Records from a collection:
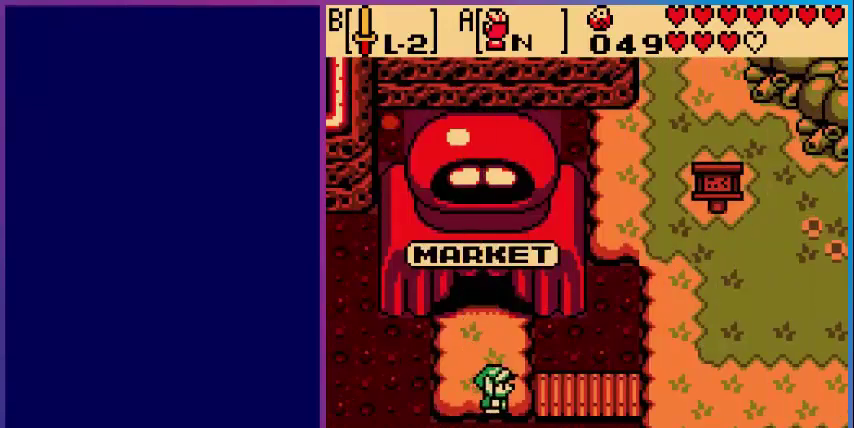
{"buttons": ["DPAD_RIGHT"], "events": []}
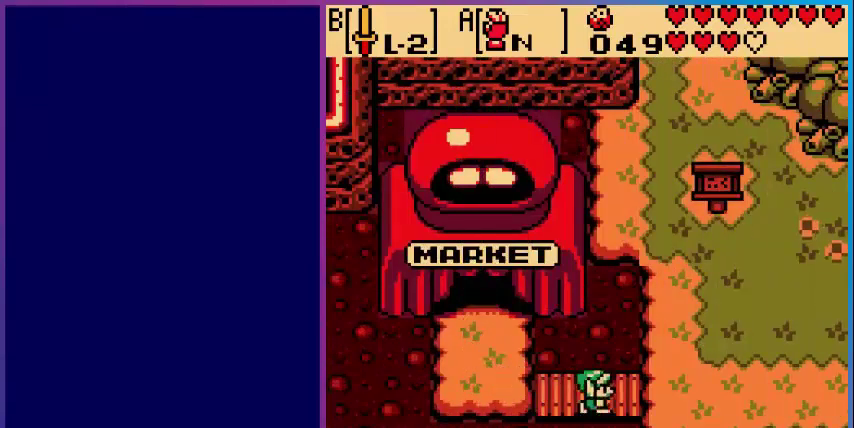
{"buttons": ["DPAD_DOWN"], "events": [[360, "DPAD_DOWN", "down"], [360, "DPAD_RIGHT", "up"]]}
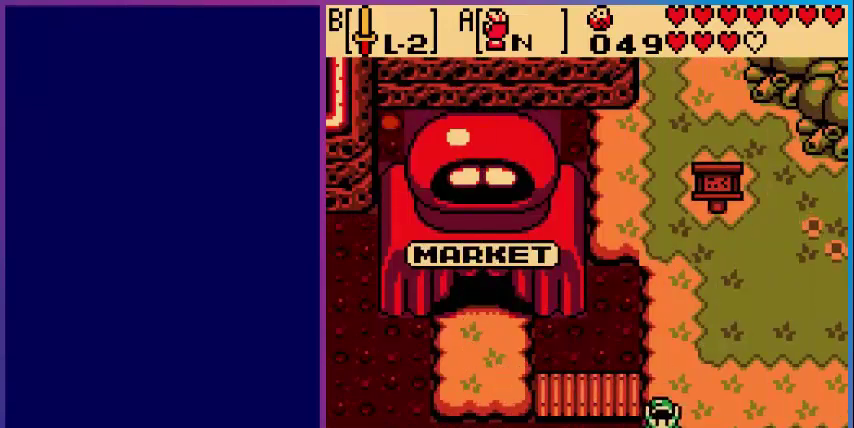
{"buttons": [], "events": [[400, "DPAD_DOWN", "up"]]}
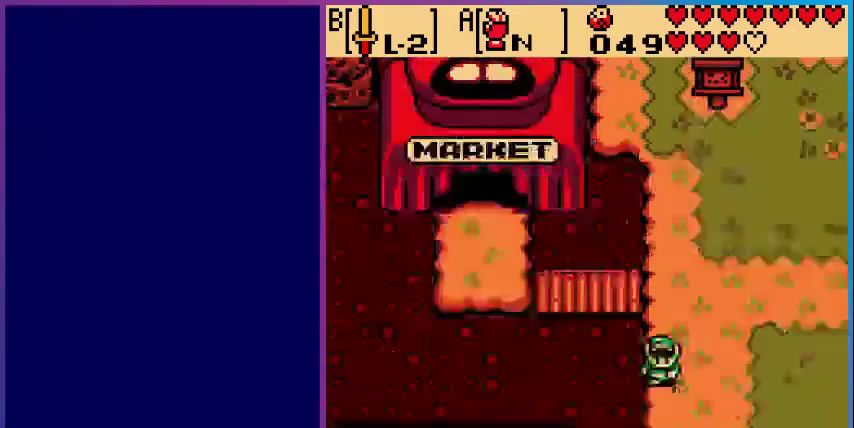
{"buttons": ["DPAD_DOWN"], "events": [[160, "DPAD_DOWN", "down"]]}
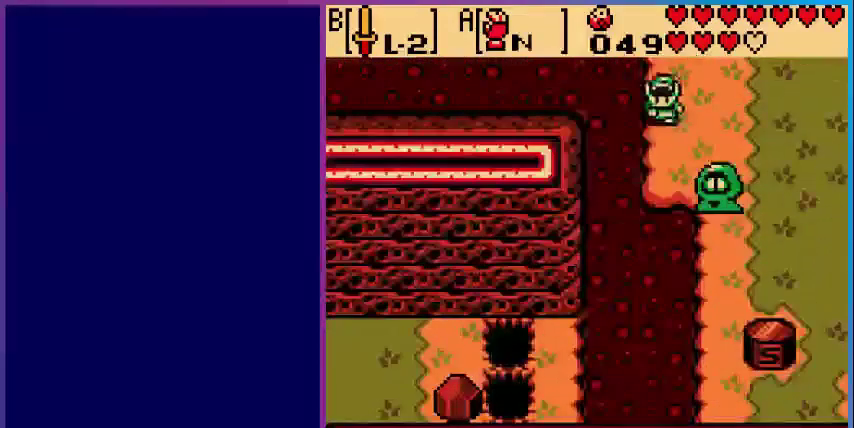
{"buttons": ["DPAD_RIGHT"], "events": [[80, "DPAD_RIGHT", "down"], [120, "DPAD_DOWN", "up"]]}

### Instructions for the task
Output every entry exactly. Pictures stay out.

### Solution below
{"buttons": ["DPAD_RIGHT"], "events": []}
{"buttons": ["DPAD_DOWN"], "events": [[360, "DPAD_DOWN", "down"], [360, "DPAD_RIGHT", "up"]]}
{"buttons": [], "events": [[400, "DPAD_DOWN", "up"]]}
{"buttons": ["DPAD_DOWN"], "events": [[160, "DPAD_DOWN", "down"]]}
{"buttons": ["DPAD_RIGHT"], "events": [[80, "DPAD_RIGHT", "down"], [120, "DPAD_DOWN", "up"]]}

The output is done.